Der Kaufvertrag Waren in der Schweiz unterscheidet sich vom Grundstückkaufvertrag (OR Art. 216, öffentliche Beurkundung erforderlich) und vom Werkvertrag (OR Art. 363, auf Herstellung eines Werks gerichtet). Beim Wahrenkauf nach OR Art. 184 ff. ist der Vertragsgegenstand eine existierende oder bestimmbare bewegliche Sache - Rohstoffe, Halbfabrikate, Fertigprodukte, Maschinen, Fahrzeuge, Waren im Sinne des Handelsrechts. Das Schweizer Obligationenrecht enthält für den Warenkauf ein dichtes Netz von Regelungen: Eigentumsübertragung nach ZGB Art. 714, Gefahrübergang nach OR Art. 185, Sachgewährleistung nach OR Art. 197, Mängelrügepflicht nach OR Art. 201 und Verjährung nach OR Art. 210.
Die sofortige Mängelrügepflicht bei Waren nach OR Art. 201 ist eines der wichtigsten Charakteristika des Schweizer Warenkaufrechts und unterscheidet es wesentlich vom deutschen Kaufrecht. Im kaufmännischen Verkehr zwischen Unternehmen muss der Käufer Mängel sofort bei Übergabe (sichtbare Mängel) oder sofort nach Entdeckung (verborgene Mängel) rügen. Versäumt er die Rüge, verliert er alle Gewährleistungsansprüche, auch ohne ausdrücklichen Gewährleistungsverzicht. Das Bundesgericht hat in BGE 107 II 172 und BGE 118 II 142 die Anforderungen an die sofortige Mängelrüge im kaufmännischen Verkehr präzisiert.
Für grenzüberschreitende Warenkäufe zwischen Unternehmen mit Sitz in verschiedenen Ländern (z.B. Schweiz und Deutschland, Schweiz und Frankreich) gilt alternativ das UN-Kaufrecht (CISG, SR 0.221.211.1), das die Schweiz am 01.03.1991 ratifiziert hat. Das CISG verdrängt das nationale Kaufrecht (OR), wenn beide Parteien ihren Sitz in Vertragsstaaten haben und die Parteien nicht ausdrücklich schweizerisches Recht gewählt haben.

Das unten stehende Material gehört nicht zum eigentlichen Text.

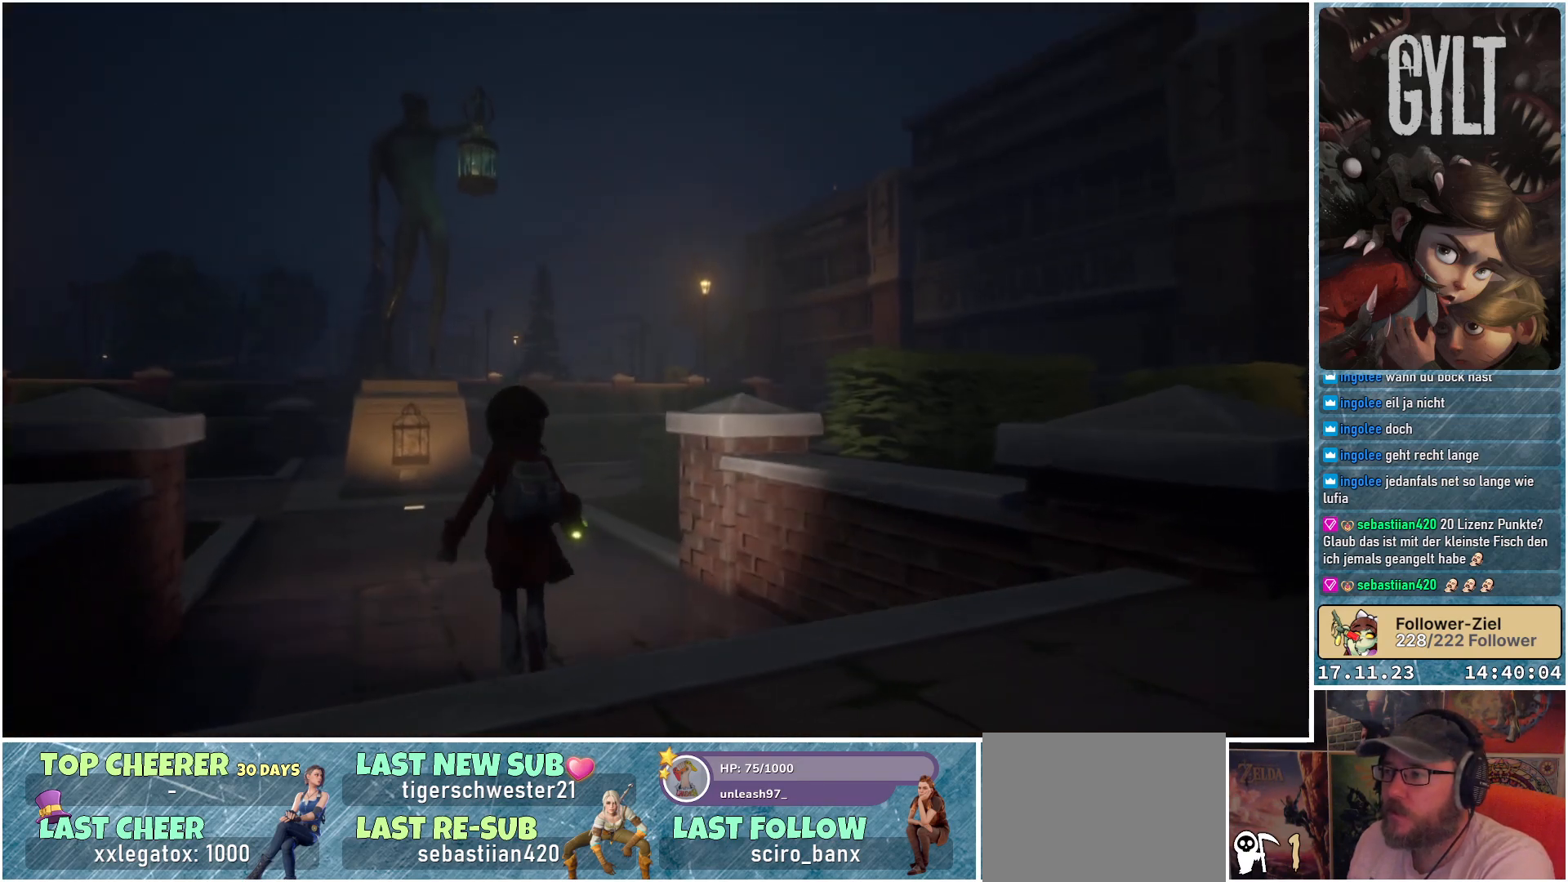
{"buttons": [], "left_stick": "up-left", "right_stick": "up-left", "events": [[133, "right_stick", "up-left"]]}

In internationalen Warenkaufverträgen mit Schweizer Verkäufern ist deshalb eine ausdrückliche Rechtswahl (z.B. Schweizer Recht unter Ausschluss des CISG) üblich.
Die Eidgenössische Zollverwaltung (EZV, heute Bundesamt für Zoll und Grenzsicherheit BAZG, SR 631.0) und die Eidgenössische Steuerverwaltung (ESTV) sind für die MWST-Behandlung von Warenlieferungen zuständig. Die Incoterms 2020 (International Commercial Terms der Internationalen Handelskammer, ICC) sind in der Schweiz weit verbreitet und bestimmen die Aufteilung von Transportrisiko und Kosten zwischen Verkäufer und Käufer bei internationalen Lieferungen. Plattformen wie forms-legal.com stellen standardisierte Kaufvertragsvorlagen für den schweizerischen Markt bereit, die die wesentlichen Anforderungen von OR Arts. 184-215 abdecken.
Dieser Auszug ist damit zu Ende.